Complications soon started to grow, however. First of all, even if we had a clear way of determining when is an individual possible world ‘more similar’ to another as a third one (which, as we shall immediately see, is not easy at all), how are we to define whether a set of worlds is more or less similar? Oddie’s idea was simply to use the average similarity to the real world of the members of that set. But Niiniluto argued that this unjustly favoured theories that were true in many worlds (if these happened to be closer to the truth), instead of following the Popperian maxim of favouring theories that were ‘bold’, in the sense of discarding many possible situations, and hence being more falsifiable. Niiniluoto, hence, preferred to define the truthlikeness of a theory A as a function of two things: the minimal distance to the real world amongst the possible worlds compatible with A, and the sum of the distances to the real world of all the possible worlds compatible with A (so that, the greater that sum, the lower A’s truthlikeness). This philosopher also introduced the (epistemic) notion of estimated truthlikeness of a theory, as the statistical average truthlikeness a theory would have when each possible world is considered with the probability of being the real world our empirical evidence attributes to it. Unfortunately, no significant progress was made in the task of finding out ways of actually calibrating the estimated truthlikeness of real scientific theories, nor of proving at least some methodological theorems that might assert something like ‘under such and such circumstances, theory A would have a higher estimated truthlikeness than theory B’.

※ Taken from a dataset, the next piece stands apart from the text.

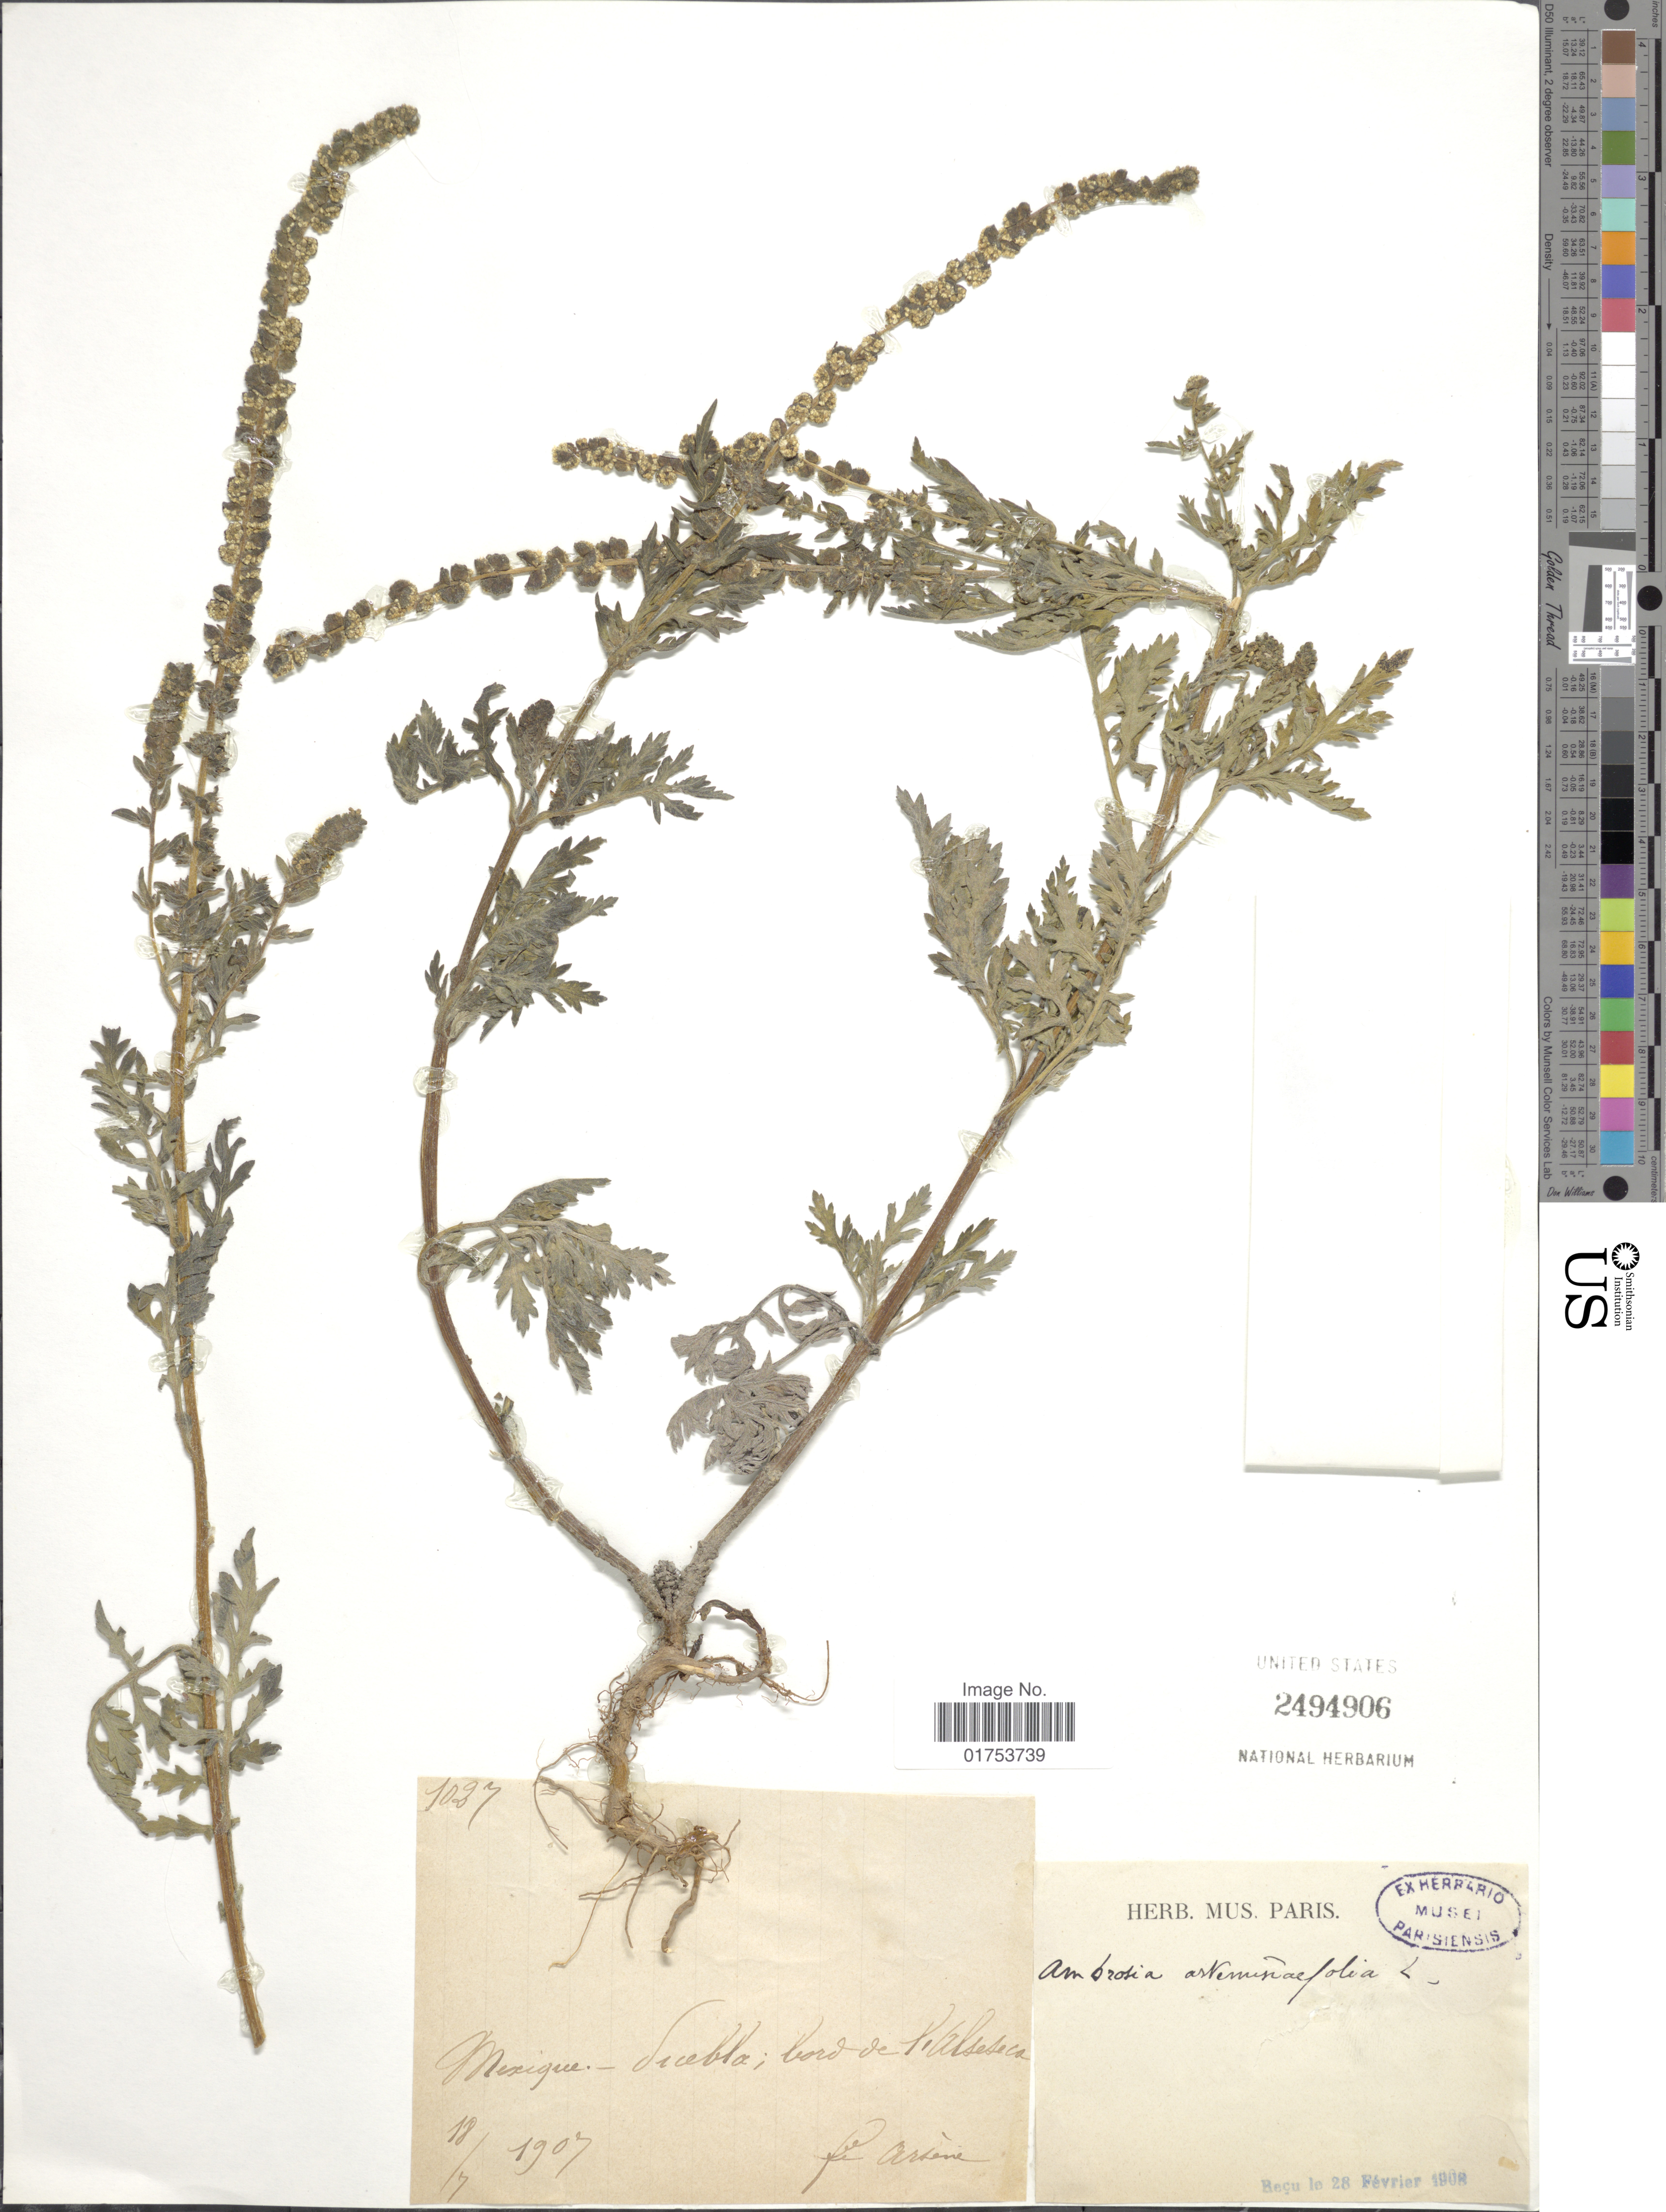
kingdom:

But, as I said, a deeper problem stood on the way of the likeness approach, referring to the very notion of similarity between individual possible worlds. This relates to what in mathematics was known as the ugly duckling theorem ⁵ stating more or less than a swan is as similar as a duck as any duck is. Imagine we only have two properties to describe a system: P and Q. An object can be described in four different and incompatible ways: it is P and Q, or P and not-Q, or not-P and Q, or not-P and not-Q. Imagine we have three objects, X, Y and Z, such that X is P and Q, Y is P and not-Q, and Z is not-P and not-Q. Obviously, we’d say Y is more similar to X than Z, for X and Y share one property, but X and Z don’t share any. But this depends on our having chosen P and Q as ‘basic’ properties. From a logical point of view, we might have employed a different set of ‘basic properties’: just let Q as it is, and substitute P for R (defined as ‘being either P and Q, or not-P and not-Q’). A little formal tinkering shows that in this case, our object X has properties R and Q, Y has properties not-R and not-Q, and Z has properties R and not-Q… and hence Z is now more similar to X than Y! Our small swan has by magic become more similar to one pretty duckling than another (not exactly a spitting image copy of the first) duckling. This result can be generalised to any set of properties or relations, showing that judgments of similarity necessarily include some subjective or ‘arbitrary’ element, and cannot be defined by just logical, formal or mathematical relations. Hence, to anyone claiming that scientific theories have increasingly become more and more similar to the truth, the ugly duckling theorem would allow responding something as simple as: “Well, that’s what it seems like to you.”